If they’re not, then the intent isn’t reflection or perspective, it’s confirmation. And that raises the real question: why post this online at all? What’s the intent?
Brooklyn Beckham’s bursts aren’t new or unique. We’ve spent years devouring celebrity catfights and public fallouts online, from the brutal Taylor Swift–Kanye West swipes, to the Harry and Meghan documentary and the endless social media discourse that followed. And of course, few have topped the unapologetic mud-slinging between Cardi B and Nicki Minaj, who turned personal conflict into viral spectacle.
But social-media ‘therapy’ doesn’t work the same way for everyone. “Online flare-ups are usually done as avoidance, or as a way of using grievance to sidestep feelings of guilt. It’s not helpful,” explains Dr John. “It’s reactive, it accelerates conflict, and it leaves both parties feeling more resentful. It’s acting out rather than working through the issue. The parties aren’t really trying to understand the tools needed for healing.”

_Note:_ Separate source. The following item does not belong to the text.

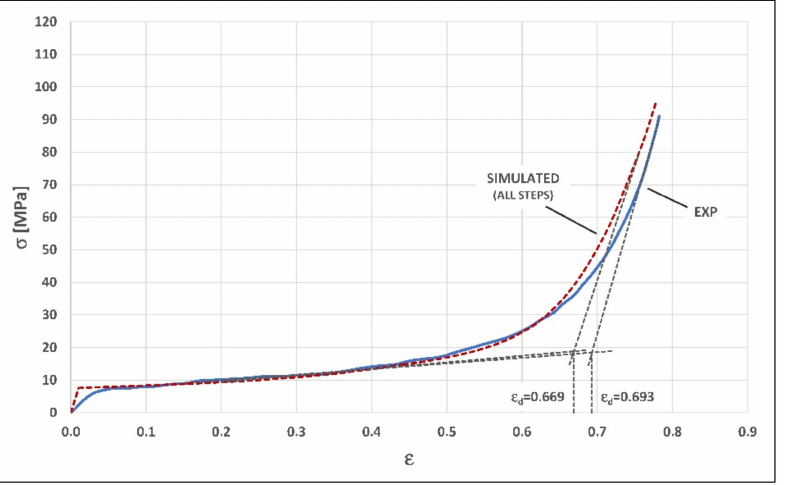
Figure 16. Comparison between experimental curve and predictive simulated curve (0.2% TiH 2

At the same time, social media has undeniably accelerated the spread of therapy language ,sometimes productively, sometimes reductively. “The influence of therapy-informed language and social media psychology has played a significant role in shaping these narratives,” notes Sarwar.
“While platforms such as TikTok and Instagram have made psychological concepts more accessible, they can also oversimplify complex family dynamics. This underscores the importance of nuance, cultural sensitivity, and professional guidance when navigating family boundaries.”
So, judge, justify, or just scroll, but nobody looks away.